▸ **TASK DIRECTIONS**
The expected response is a copy of every line in the entries below that includes the word "stay".

=== Section Start ===

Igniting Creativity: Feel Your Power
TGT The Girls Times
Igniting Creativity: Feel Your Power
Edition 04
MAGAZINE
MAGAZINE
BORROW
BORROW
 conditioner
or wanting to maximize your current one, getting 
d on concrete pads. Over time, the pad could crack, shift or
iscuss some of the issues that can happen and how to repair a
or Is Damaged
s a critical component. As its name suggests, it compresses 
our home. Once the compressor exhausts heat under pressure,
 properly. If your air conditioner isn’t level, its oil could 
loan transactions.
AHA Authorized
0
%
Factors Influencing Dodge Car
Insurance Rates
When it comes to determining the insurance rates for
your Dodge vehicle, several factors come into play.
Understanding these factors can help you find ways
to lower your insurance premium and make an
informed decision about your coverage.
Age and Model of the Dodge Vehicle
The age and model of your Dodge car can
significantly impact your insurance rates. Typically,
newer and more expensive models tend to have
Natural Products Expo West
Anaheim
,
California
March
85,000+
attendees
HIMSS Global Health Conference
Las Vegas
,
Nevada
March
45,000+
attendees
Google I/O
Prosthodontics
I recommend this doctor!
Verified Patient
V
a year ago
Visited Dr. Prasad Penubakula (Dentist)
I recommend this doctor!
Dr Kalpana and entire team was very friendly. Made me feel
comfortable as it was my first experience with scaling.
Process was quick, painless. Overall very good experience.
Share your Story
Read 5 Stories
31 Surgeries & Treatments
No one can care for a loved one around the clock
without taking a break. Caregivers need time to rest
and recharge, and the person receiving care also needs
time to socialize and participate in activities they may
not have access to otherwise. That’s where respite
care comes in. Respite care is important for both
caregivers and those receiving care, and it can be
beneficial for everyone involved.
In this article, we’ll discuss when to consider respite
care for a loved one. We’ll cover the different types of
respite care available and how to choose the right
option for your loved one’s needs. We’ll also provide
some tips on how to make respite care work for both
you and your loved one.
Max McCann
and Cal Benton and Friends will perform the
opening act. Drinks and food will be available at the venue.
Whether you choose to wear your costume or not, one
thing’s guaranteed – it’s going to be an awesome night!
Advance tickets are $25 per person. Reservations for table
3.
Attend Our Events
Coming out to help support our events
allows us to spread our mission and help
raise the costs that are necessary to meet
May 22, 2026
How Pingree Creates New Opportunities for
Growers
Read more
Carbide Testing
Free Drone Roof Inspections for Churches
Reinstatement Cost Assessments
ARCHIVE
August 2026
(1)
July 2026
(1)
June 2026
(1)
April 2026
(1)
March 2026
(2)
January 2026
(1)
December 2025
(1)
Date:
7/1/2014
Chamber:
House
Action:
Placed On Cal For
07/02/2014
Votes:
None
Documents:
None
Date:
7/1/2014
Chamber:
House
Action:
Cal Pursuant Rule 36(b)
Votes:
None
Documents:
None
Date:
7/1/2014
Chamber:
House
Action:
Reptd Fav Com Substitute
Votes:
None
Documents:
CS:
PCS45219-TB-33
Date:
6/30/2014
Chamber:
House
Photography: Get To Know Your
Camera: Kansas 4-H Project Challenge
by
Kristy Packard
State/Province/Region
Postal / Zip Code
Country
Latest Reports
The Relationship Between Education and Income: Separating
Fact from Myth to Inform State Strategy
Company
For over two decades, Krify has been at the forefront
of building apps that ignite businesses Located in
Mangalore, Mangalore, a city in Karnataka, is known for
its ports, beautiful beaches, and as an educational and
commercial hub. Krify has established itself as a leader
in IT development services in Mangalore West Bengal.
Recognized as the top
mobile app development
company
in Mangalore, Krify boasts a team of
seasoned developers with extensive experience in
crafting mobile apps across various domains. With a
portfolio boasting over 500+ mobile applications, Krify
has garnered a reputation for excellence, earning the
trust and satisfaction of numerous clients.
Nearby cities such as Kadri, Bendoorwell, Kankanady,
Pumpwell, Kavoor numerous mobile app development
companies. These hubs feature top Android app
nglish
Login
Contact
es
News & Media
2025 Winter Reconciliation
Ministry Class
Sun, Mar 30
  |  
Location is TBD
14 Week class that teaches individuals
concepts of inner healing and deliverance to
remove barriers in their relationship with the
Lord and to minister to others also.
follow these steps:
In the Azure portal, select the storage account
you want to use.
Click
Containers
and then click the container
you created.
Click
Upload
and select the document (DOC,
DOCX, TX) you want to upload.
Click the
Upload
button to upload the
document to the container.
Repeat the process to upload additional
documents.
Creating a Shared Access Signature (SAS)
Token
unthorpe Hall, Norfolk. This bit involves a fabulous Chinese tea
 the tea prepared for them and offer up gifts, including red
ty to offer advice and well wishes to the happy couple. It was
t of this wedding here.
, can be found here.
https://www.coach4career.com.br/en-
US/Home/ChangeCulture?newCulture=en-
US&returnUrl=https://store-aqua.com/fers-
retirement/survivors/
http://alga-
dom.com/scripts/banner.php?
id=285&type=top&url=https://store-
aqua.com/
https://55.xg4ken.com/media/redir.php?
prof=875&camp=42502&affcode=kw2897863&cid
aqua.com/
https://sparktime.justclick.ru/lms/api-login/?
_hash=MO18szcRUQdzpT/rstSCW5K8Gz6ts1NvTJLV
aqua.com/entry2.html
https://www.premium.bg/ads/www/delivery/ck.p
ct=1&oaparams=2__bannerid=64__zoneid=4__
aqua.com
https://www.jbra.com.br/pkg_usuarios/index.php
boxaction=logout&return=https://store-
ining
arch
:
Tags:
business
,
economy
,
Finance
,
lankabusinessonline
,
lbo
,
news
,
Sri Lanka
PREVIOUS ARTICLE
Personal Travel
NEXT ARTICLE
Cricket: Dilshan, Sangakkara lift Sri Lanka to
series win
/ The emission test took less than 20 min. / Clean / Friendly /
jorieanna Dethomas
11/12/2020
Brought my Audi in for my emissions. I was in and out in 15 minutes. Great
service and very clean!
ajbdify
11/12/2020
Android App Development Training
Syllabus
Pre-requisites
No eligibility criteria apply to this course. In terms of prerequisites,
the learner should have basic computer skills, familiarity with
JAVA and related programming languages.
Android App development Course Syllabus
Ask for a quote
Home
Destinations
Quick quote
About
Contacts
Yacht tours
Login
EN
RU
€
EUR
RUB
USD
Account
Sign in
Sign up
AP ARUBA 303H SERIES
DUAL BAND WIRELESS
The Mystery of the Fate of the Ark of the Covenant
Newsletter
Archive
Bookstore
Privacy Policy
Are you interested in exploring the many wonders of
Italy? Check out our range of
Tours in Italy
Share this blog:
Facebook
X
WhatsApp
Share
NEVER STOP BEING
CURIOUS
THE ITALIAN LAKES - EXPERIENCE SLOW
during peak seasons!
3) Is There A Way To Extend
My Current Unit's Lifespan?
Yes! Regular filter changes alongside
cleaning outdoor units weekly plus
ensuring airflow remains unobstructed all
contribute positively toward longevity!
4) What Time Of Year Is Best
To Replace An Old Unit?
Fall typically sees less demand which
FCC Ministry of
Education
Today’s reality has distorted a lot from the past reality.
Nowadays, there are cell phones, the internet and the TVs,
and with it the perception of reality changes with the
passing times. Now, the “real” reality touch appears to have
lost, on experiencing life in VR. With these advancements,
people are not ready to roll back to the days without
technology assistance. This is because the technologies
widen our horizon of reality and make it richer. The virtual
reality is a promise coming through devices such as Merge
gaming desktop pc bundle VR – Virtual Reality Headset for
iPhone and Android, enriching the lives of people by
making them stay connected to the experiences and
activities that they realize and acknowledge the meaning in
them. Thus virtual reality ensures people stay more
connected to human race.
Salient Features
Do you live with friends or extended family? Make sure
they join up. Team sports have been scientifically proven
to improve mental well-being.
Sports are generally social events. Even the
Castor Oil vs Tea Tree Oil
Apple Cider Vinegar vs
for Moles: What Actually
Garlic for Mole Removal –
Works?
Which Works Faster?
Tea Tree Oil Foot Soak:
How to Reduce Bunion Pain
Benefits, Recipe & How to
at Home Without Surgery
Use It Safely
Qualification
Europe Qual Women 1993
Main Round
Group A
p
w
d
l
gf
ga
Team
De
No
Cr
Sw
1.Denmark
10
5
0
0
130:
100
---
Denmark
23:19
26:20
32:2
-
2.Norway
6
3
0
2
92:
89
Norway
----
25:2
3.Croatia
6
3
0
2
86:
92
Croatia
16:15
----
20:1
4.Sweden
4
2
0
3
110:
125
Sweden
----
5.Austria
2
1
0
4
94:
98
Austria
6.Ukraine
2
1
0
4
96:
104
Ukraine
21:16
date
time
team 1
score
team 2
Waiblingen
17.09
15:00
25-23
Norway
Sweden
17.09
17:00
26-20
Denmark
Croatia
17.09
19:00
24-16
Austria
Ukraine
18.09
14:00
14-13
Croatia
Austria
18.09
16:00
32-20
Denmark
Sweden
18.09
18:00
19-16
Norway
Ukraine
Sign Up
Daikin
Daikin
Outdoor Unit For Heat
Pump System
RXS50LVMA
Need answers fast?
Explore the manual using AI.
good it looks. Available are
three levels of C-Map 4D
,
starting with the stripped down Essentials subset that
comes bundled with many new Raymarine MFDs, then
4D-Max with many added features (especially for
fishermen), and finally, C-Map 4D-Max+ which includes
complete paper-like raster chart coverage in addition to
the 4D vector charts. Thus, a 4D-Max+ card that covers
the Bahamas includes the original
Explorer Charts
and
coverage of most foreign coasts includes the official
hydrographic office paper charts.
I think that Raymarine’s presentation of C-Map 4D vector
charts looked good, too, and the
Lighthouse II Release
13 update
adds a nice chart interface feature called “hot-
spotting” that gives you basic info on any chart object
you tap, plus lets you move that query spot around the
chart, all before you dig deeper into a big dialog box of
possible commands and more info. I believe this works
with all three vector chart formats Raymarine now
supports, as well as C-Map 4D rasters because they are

=== Section End ===

▸ **RESULT FOR THIS TASK**
making them stay connected to the experiences and
them. Thus virtual reality ensures people stay more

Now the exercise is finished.